> **Exercise requirements**:
Please return, word for word, the line containing "제공. | 3.80 |" and each line after it through the end of the data below, and nothing else.

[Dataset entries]
+===+

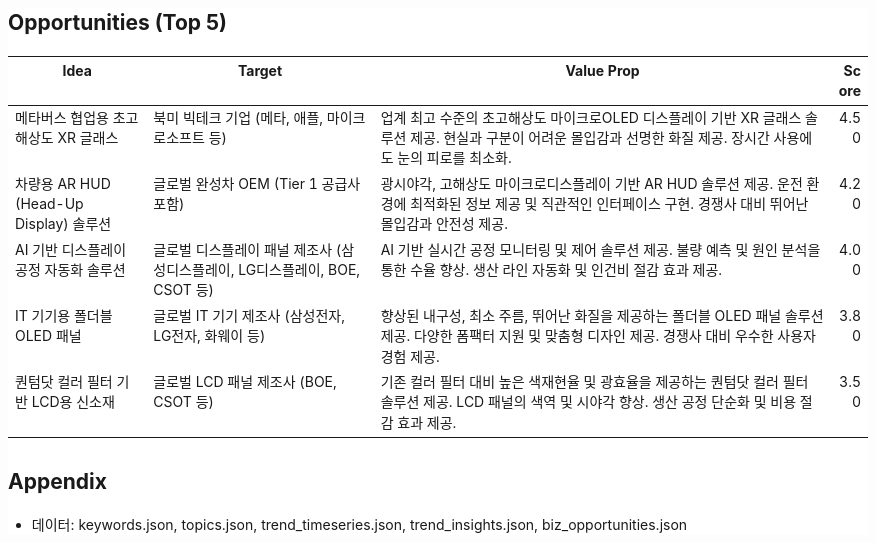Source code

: ## Opportunities (Top 5)

| Idea | Target | Value Prop | Score |
|---|---|---|---:|
| 메타버스 협업용 초고해상도 XR 글래스 | 북미 빅테크 기업 (메타, 애플, 마이크로소프트 등) | 업계 최고 수준의 초고해상도 마이크로OLED 디스플레이 기반 XR 글래스 솔루션 제공. 현실과 구분이 어려운 몰입감과 선명한 화질 제공. 장시간 사용에도 눈의 피로를 최소화. | 4.50 |
| 차량용 AR HUD (Head-Up Display) 솔루션 | 글로벌 완성차 OEM (Tier 1 공급사 포함) | 광시야각, 고해상도 마이크로디스플레이 기반 AR HUD 솔루션 제공. 운전 환경에 최적화된 정보 제공 및 직관적인 인터페이스 구현. 경쟁사 대비 뛰어난 몰입감과 안전성 제공. | 4.20 |
| AI 기반 디스플레이 공정 자동화 솔루션 | 글로벌 디스플레이 패널 제조사 (삼성디스플레이, LG디스플레이, BOE, CSOT 등) | AI 기반 실시간 공정 모니터링 및 제어 솔루션 제공. 불량 예측 및 원인 분석을 통한 수율 향상. 생산 라인 자동화 및 인건비 절감 효과 제공. | 4.00 |
| IT 기기용 폴더블 OLED 패널 | 글로벌 IT 기기 제조사 (삼성전자, LG전자, 화웨이 등) | 향상된 내구성, 최소 주름, 뛰어난 화질을 제공하는 폴더블 OLED 패널 솔루션 제공. 다양한 폼팩터 지원 및 맞춤형 디자인 제공. 경쟁사 대비 우수한 사용자 경험 제공. | 3.80 |
| 퀀텀닷 컬러 필터 기반 LCD용 신소재 | 글로벌 LCD 패널 제조사 (BOE, CSOT 등) | 기존 컬러 필터 대비 높은 색재현율 및 광효율을 제공하는 퀀텀닷 컬러 필터 솔루션 제공. LCD 패널의 색역 및 시야각 향상. 생산 공정 단순화 및 비용 절감 효과 제공. | 3.50 |

## Appendix

- 데이터: keywords.json, topics.json, trend_timeseries.json, trend_insights.json, biz_opportunities.json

+===+

> **Output below**:
| IT 기기용 폴더블 OLED 패널 | 글로벌 IT 기기 제조사 (삼성전자, LG전자, 화웨이 등) | 향상된 내구성, 최소 주름, 뛰어난 화질을 제공하는 폴더블 OLED 패널 솔루션 제공. 다양한 폼팩터 지원 및 맞춤형 디자인 제공. 경쟁사 대비 우수한 사용자 경험 제공. | 3.80 |
| 퀀텀닷 컬러 필터 기반 LCD용 신소재 | 글로벌 LCD 패널 제조사 (BOE, CSOT 등) | 기존 컬러 필터 대비 높은 색재현율 및 광효율을 제공하는 퀀텀닷 컬러 필터 솔루션 제공. LCD 패널의 색역 및 시야각 향상. 생산 공정 단순화 및 비용 절감 효과 제공. | 3.50 |

## Appendix

- 데이터: keywords.json, topics.json, trend_timeseries.json, trend_insights.json, biz_opportunities.json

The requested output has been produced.